From July 2017 through 2018, Lindberg and Herwig, through Standard Advisory, breached their fiduciary duties to their advisory clients by fraudulently causing them to engage in undisclosed related-party transactions that were not in the best interest of their clients, the SEC said in its complaint.
The SEC’s complaint, announced on August 30, also alleges that the defendants misappropriated more than $57 million in client funds and that Standard Advisory collected more than $21.4 million in advisory fees generated in connection with these schemes.
In an attempt to conceal the fraud, Lindberg allegedly orchestrated the schemes through complex investment structures and a web of affiliate companies and allegedly used the proceeds to pay themselves or to divert the funds to Lindberg’s other businesses, the SEC said.

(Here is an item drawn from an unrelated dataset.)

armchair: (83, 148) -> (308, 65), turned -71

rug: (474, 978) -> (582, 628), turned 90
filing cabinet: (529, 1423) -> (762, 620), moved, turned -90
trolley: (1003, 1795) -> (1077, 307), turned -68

"We allege a massive fraudulent scheme, involving unique financial structures and various complex investments, orchestrated by the defendants for their own benefit over their advisory clients’ benefit," Osman Nawaz, chief of the division of enforcement’s Complex Financial Instruments Unit, said. "Today’s filing demonstrates that the SEC will take action to protect investors from investment advisors who attempt to evade fundamental fiduciary responsibilities."
The SEC’s complaint, which was filed in the US District Court for the Middle District of North Carolina, charges Lindberg, Herwig, and Standard Advisory with violating the antifraud provisions of the Investment Advisers Act of 1940, and seeks disgorgement plus prejudgment interest, penalties, and permanent injunctions.